* [Excerpted passage]:
══════════════════════════════

Intimacy comes from communication a type of communication that can be embarrassing, or uncomfortable however this deeper level of communication is also exciting, beautiful and has so much worth. I would beg you to find someone you can talk to, about anything. Not only that but someone who you can grow with and work with. This will help you so much in the long run.

xoxo

Thursday, October 29, 2015

4 steps to a relationship

In class we determined the four steps to a relationship and discussed why each of them specifically serves its own special purpose.

I kind of touched on the first step of a relationship in my last weeks post. This step was dating, going on dates with a wide variety of people to a wide variety of places or activities. During this time you should be able to learn about your self, what matters to you in a relationship and develop skills.

Then there is courting, this is when you begin dating some exclusivity. Dating someone exclusively is to date someone for marriage. During this time you are seeing how you both handle things as a couple and learning and growing together to see if that bond can be taken to the next level. However it is important to remember the keep going on dates with each other while you are courting.

Next if both people are willing and positive is engagement. Engagement is putting total commitment into one another. It is saying that you are in it for the long haul. Use this time of engagement to become closer to one another. It is easy to get caught up in the planning of the wedding and focus your attention upon that. If you are a girl it is also really easy to lose sight of the marriage and only focus on the planning of the wedding. Take time to make sure that when stressful situations arise during the engagement you are discussing things with your spouse and not a parent or friend. Also make sure that you are preparing for you actual marriage as much as your wedding.

After engagement come Marriage. This is a beautiful gift to be able to have someone with you for time and all eternity. Struggles will arise whether they be money, moving ect. Make sure you communicate with one another and take the time to still go on those dates that got you to here in the first place. When children come along make sure that attention is given to each child as well as your spouse. Take time away from your children to work on your relationship together.

Marriage is a magnificent thing. The journey of getting there may not be super easy but it is super worth it. However once you have reached marriage thats not the destination. The destination is eternity together. Make sure you find ways to let your love grow. Communicate and build together along side one another.

much love, xoxo

Dayna Schneider 

Thursday, October 22, 2015

The 6 Ps

Okay now Ladiiieesss!

══════════════════════════════

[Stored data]
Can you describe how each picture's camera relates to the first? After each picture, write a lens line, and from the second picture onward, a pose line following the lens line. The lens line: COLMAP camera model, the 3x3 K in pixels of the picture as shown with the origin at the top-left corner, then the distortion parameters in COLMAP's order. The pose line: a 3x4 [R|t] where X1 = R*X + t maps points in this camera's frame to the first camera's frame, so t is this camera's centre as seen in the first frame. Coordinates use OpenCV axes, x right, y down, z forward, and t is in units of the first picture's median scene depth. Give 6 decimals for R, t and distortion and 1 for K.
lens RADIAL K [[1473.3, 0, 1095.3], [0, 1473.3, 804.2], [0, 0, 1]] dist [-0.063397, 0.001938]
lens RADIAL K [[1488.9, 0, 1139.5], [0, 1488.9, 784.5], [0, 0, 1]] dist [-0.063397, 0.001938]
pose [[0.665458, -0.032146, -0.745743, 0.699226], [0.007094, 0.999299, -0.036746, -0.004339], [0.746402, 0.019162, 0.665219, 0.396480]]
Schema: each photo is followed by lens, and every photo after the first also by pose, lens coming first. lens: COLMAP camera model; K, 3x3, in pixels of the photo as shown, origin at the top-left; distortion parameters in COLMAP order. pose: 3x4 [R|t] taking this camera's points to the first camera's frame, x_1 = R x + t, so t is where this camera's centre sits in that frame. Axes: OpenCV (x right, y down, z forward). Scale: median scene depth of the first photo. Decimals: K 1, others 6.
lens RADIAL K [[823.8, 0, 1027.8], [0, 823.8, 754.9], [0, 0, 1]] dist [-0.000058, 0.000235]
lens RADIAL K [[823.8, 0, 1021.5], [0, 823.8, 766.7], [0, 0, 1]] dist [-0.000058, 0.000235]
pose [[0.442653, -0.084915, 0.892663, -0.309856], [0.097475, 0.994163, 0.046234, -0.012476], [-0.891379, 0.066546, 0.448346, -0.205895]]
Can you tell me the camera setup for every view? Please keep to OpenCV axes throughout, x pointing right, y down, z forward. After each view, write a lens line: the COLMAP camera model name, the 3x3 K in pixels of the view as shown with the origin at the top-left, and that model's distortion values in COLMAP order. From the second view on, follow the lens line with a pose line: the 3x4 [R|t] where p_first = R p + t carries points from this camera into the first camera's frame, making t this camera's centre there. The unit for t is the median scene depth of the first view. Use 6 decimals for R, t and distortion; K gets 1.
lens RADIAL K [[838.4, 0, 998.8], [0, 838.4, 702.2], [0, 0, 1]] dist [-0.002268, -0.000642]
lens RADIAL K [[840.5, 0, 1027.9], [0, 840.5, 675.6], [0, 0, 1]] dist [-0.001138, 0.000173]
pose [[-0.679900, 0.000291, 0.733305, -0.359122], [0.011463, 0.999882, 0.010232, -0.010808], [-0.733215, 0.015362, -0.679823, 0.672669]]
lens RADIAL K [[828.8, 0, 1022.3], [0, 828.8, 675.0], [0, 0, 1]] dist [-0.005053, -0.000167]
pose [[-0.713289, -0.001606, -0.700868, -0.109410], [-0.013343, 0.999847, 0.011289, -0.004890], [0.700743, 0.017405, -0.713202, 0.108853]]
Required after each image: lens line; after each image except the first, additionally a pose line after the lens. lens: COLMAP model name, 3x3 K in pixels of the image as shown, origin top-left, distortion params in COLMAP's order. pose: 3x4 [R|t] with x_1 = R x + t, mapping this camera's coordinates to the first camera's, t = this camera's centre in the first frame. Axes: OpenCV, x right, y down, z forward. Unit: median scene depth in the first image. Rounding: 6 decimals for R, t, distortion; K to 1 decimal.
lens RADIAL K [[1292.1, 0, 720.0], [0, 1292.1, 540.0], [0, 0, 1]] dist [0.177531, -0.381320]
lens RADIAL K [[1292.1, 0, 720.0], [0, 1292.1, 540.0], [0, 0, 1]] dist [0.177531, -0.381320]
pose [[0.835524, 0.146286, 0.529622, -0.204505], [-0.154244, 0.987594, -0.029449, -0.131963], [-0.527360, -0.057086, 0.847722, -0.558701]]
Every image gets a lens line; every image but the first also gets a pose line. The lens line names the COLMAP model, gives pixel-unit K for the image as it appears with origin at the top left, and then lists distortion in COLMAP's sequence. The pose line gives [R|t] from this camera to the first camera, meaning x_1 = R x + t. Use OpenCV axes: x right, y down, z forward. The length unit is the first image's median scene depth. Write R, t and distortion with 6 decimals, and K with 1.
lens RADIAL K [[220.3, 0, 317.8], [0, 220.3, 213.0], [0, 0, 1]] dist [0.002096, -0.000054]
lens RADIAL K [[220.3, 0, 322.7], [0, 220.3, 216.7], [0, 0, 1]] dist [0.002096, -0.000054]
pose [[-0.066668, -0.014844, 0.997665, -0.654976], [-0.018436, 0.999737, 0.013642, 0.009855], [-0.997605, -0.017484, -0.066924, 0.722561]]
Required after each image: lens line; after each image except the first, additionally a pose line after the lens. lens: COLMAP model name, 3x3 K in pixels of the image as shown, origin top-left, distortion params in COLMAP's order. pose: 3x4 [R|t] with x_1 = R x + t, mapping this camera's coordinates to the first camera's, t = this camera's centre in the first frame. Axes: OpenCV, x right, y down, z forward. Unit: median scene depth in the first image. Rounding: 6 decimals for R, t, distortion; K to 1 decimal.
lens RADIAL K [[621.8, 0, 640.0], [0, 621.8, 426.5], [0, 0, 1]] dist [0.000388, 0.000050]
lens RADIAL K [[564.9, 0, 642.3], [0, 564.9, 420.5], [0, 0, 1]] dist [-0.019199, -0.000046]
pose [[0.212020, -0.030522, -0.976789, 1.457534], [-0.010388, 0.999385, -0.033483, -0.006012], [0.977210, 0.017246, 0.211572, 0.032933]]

══════════════════════════════

* [The problem]: Resume the blog excerpt on dating and relationships, continuing from its final line.

* [Exercise answer]:
Time to talk dating. But really guys you should probably read this too. In class this week we discussed a lot in the regards to dating and spouse choosing. There are many different filters that are used when we begin to date. The first being propinquity which basically just refers to nearness of location, it is natural that we are going to start dating people that we can see and our near us. Yes, online dating is really popular and can be very beneficial but even then there comes a time where you  can't move forward with out interacting in person.  The second filter that we use is appearance. Big surprise right? Now the idea that everyone has a "type" is actually a lot less common than we think. When it comes to appearances we usually have more of a yes and no list. This list is different for everyone. For instance when I see a guy with dark hair I am more likely to be attracted to him. However if my "type" was dark hair then I would be attracted to every guy on the street with dark hair and if that was the case  I would probably be married by now. So we have our yes and no lists that help us weed out who we find "acceptable" to date. Some of the other filters we use when dating consist of region, lifestyle, values, education or intelligence and well a family background.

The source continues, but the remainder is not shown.